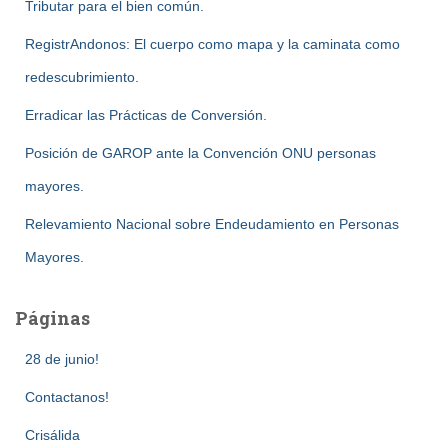
entradas
Tributar para el bien común.
RegistrAndonos: El cuerpo como mapa y la caminata como
redescubrimiento.
Erradicar las Prácticas de Conversión.
Posición de GAROP ante la Convención ONU personas
mayores.
Relevamiento Nacional sobre Endeudamiento en Personas
Mayores.
Páginas
28 de junio!
Contactanos!
Crisálida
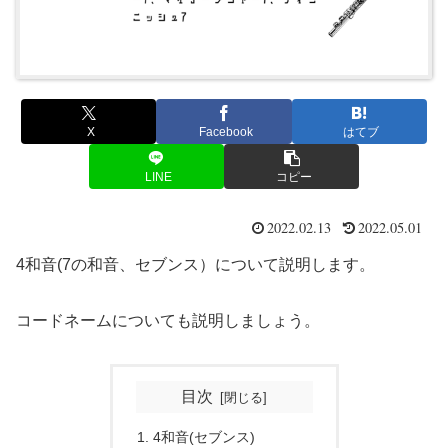
X
Facebook
はてブ
LINE
コピー
2022.02.13
2022.05.01
4和音(7の和音、セブンス）について説明します。
コードネームについても説明しましょう。
目次
4和音(セブンス)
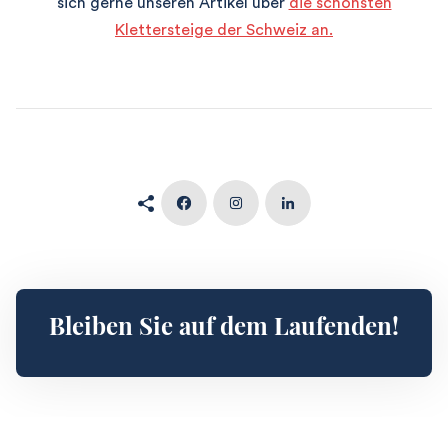
sich gerne unseren Artikel über
die schönsten
Klettersteige der Schweiz an.
Bleiben Sie auf dem Laufenden!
● ● ● ● ●
How to complete this task ▸
Your task is to set down every entry exactly, leaving out any picture it contains.

Answer to the exercise ▸
entradas
Tributar para el bien común.
RegistrAndonos: El cuerpo como mapa y la caminata como
redescubrimiento.
Erradicar las Prácticas de Conversión.
Posición de GAROP ante la Convención ONU personas
mayores.
Relevamiento Nacional sobre Endeudamiento en Personas
Mayores.
Páginas
28 de junio!
Contactanos!
Crisálida
X
Facebook
はてブ
LINE
コピー
2022.02.13
2022.05.01
4和音(7の和音、セブンス）について説明します。
コードネームについても説明しましょう。
目次
4和音(セブンス)
sich gerne unseren Artikel über
die schönsten
Klettersteige der Schweiz an.
Bleiben Sie auf dem Laufenden!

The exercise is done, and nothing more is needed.